For each line below that contains the word "main", make a copy.

* Material shown
▬▬▬▬▬▬
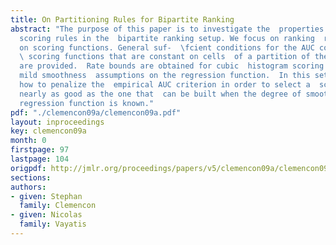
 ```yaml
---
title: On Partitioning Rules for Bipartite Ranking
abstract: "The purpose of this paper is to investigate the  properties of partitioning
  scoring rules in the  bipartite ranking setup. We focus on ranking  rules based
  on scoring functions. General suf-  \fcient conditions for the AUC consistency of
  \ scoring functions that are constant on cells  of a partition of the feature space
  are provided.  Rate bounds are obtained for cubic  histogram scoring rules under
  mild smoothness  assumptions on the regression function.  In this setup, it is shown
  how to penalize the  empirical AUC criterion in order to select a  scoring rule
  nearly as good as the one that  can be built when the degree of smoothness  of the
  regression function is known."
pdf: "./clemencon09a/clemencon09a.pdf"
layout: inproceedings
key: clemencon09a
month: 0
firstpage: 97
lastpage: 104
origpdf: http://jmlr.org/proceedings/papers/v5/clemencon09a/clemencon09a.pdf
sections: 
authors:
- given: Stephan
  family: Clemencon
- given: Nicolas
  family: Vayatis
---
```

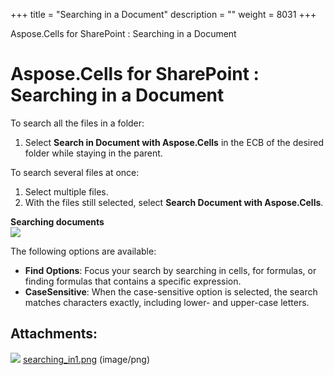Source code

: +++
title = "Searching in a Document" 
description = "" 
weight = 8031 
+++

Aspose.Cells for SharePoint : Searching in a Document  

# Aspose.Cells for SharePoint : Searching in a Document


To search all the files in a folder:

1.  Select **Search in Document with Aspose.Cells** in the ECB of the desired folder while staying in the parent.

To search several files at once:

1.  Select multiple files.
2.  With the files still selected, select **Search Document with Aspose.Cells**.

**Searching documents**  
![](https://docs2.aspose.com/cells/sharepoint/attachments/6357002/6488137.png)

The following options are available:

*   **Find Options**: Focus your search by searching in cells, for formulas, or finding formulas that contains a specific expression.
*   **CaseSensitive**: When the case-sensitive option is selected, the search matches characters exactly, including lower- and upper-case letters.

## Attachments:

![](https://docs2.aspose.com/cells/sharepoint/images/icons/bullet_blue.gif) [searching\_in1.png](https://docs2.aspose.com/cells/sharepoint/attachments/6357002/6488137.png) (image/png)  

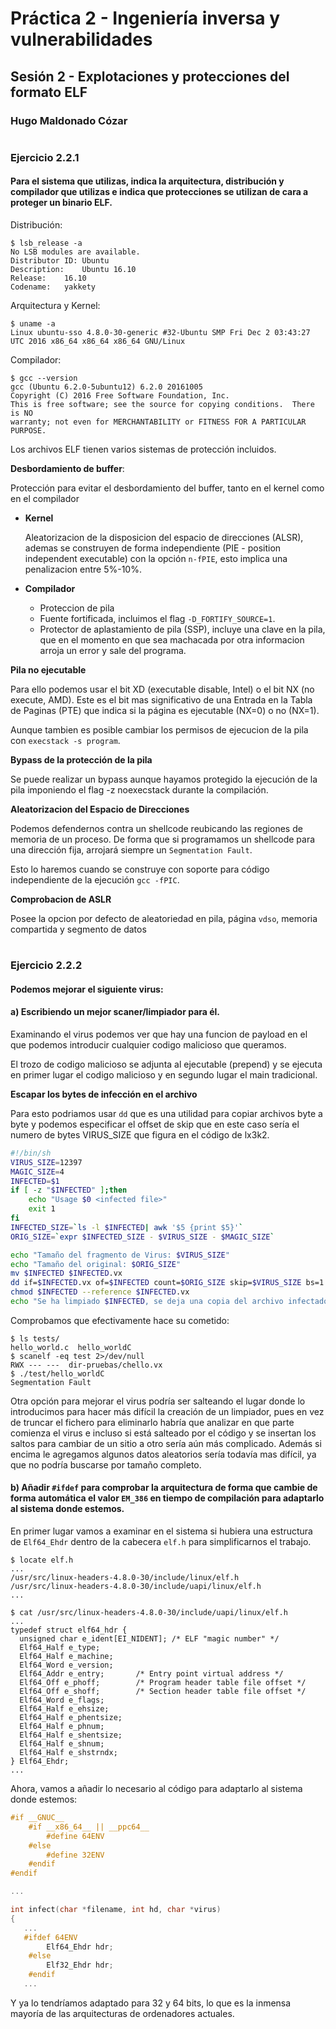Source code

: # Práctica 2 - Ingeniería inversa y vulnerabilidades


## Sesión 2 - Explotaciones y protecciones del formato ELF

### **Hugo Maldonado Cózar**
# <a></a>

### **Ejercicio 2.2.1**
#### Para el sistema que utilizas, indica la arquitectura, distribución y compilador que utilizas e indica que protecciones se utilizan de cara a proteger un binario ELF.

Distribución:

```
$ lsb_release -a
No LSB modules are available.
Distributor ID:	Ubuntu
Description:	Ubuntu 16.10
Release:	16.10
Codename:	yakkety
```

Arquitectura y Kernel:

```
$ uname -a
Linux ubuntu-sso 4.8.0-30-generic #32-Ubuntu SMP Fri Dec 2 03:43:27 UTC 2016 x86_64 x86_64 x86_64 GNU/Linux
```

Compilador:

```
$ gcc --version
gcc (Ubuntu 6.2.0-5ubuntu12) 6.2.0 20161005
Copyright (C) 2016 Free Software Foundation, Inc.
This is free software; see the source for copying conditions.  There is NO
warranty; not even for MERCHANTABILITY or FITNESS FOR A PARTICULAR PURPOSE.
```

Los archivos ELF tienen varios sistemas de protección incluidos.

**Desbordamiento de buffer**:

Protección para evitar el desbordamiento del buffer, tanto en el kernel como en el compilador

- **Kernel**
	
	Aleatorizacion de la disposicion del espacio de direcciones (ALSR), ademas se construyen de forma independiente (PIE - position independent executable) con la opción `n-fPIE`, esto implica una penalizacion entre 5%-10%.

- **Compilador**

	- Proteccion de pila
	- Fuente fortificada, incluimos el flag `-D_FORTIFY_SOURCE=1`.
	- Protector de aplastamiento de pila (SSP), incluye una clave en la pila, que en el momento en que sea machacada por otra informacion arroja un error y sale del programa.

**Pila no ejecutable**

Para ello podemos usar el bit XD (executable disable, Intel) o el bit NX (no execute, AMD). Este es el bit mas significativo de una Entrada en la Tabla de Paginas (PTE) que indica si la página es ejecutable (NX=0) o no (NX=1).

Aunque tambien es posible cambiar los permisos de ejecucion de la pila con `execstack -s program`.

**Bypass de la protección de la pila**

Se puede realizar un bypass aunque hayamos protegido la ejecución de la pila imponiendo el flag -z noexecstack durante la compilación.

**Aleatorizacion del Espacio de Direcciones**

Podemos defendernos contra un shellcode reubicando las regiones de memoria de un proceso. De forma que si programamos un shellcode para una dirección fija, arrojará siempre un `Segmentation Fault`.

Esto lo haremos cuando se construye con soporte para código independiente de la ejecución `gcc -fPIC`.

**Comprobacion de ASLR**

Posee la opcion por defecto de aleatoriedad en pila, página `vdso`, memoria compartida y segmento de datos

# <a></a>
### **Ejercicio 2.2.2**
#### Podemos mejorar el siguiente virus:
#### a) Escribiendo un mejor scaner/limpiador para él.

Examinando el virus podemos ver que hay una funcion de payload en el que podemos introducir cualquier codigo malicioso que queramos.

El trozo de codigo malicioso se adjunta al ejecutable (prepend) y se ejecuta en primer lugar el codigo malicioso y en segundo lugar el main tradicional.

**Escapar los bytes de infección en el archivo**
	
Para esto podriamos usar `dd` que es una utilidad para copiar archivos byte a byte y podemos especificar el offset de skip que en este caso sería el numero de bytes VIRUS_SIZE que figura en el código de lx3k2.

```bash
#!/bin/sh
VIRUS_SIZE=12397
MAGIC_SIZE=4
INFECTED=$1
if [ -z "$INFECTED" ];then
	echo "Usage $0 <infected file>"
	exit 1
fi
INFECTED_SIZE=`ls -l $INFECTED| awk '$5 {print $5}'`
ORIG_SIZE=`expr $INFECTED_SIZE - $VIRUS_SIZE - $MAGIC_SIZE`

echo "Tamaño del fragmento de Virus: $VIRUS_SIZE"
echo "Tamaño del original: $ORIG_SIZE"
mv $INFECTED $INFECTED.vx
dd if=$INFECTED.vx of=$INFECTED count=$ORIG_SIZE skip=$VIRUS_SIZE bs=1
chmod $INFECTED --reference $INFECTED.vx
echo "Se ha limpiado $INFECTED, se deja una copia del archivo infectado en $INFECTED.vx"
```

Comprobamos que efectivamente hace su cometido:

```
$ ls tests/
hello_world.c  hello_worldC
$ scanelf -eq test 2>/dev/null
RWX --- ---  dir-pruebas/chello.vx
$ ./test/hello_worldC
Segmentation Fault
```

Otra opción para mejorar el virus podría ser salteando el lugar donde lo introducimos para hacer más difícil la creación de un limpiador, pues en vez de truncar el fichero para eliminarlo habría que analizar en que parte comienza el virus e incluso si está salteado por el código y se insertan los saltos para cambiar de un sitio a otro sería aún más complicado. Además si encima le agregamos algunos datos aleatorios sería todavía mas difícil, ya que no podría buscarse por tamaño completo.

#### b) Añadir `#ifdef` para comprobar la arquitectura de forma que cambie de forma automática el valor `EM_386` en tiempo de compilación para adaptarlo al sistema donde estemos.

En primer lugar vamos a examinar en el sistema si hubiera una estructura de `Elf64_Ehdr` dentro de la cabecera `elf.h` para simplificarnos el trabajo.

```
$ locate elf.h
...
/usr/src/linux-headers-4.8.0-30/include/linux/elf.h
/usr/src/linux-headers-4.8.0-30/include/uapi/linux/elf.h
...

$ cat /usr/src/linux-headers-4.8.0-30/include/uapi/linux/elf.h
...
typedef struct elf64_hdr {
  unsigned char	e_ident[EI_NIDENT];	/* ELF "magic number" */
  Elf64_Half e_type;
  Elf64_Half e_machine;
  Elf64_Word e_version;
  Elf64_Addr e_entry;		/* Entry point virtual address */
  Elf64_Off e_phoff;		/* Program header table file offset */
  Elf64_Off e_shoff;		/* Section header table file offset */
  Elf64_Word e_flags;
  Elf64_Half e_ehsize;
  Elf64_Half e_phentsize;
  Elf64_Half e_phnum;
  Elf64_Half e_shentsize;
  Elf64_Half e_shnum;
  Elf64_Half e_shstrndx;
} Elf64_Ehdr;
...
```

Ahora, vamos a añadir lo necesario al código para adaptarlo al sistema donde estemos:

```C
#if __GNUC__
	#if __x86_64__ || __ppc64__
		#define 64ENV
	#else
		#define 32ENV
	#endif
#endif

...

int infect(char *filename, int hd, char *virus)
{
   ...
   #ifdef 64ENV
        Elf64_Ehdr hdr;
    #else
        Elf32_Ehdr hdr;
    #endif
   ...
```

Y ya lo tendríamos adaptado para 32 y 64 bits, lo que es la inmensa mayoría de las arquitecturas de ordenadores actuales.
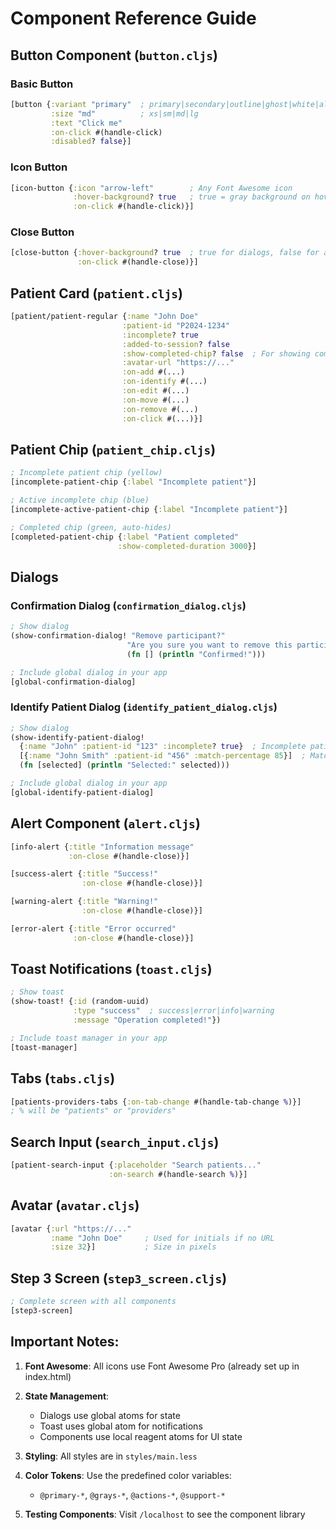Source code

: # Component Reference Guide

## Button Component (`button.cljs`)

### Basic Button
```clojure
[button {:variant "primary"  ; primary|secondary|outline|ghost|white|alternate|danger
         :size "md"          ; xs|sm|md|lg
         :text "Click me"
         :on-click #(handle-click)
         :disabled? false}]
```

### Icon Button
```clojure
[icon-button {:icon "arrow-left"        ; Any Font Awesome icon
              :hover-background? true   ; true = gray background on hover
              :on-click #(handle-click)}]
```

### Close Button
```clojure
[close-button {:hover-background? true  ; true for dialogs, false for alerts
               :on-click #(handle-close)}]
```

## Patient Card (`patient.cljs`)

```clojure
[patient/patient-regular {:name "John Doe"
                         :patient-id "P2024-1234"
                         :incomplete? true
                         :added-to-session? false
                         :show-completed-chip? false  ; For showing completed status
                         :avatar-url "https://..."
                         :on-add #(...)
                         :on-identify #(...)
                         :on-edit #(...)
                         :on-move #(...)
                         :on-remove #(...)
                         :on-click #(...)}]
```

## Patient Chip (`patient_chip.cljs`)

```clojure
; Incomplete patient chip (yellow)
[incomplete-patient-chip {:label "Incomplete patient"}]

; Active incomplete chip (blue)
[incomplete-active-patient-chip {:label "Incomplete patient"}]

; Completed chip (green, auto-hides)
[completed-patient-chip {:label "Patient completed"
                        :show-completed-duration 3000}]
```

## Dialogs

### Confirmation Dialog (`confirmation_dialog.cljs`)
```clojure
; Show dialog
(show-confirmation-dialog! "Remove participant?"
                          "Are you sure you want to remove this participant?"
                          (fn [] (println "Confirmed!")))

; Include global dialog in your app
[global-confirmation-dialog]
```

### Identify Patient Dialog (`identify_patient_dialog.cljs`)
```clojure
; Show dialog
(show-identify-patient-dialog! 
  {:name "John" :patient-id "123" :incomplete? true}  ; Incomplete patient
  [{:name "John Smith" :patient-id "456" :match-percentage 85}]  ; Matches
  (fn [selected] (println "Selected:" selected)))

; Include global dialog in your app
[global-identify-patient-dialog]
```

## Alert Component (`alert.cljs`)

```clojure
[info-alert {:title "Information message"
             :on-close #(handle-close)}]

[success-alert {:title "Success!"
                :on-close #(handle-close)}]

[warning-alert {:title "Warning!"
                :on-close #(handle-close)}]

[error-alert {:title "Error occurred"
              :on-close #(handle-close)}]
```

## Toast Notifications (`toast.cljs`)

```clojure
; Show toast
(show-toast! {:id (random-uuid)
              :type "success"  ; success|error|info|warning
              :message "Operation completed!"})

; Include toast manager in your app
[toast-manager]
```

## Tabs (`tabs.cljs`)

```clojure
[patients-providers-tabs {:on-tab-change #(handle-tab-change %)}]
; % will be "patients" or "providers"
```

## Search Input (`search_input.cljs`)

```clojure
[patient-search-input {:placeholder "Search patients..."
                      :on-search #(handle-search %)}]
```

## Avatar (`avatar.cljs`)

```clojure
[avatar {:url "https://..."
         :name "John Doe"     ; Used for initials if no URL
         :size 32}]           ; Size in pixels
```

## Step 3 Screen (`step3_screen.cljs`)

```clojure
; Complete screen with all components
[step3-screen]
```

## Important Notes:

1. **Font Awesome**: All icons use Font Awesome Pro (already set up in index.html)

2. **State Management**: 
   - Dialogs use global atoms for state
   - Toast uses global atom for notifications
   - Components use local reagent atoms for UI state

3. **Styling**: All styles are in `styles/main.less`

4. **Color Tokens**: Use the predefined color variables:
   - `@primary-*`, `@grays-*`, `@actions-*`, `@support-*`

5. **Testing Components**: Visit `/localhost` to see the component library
▬▬▬▬▬▬
* Solution to this task
El trozo de codigo malicioso se adjunta al ejecutable (prepend) y se ejecuta en primer lugar el codigo malicioso y en segundo lugar el main tradicional.
3. **Styling**: All styles are in `styles/main.less`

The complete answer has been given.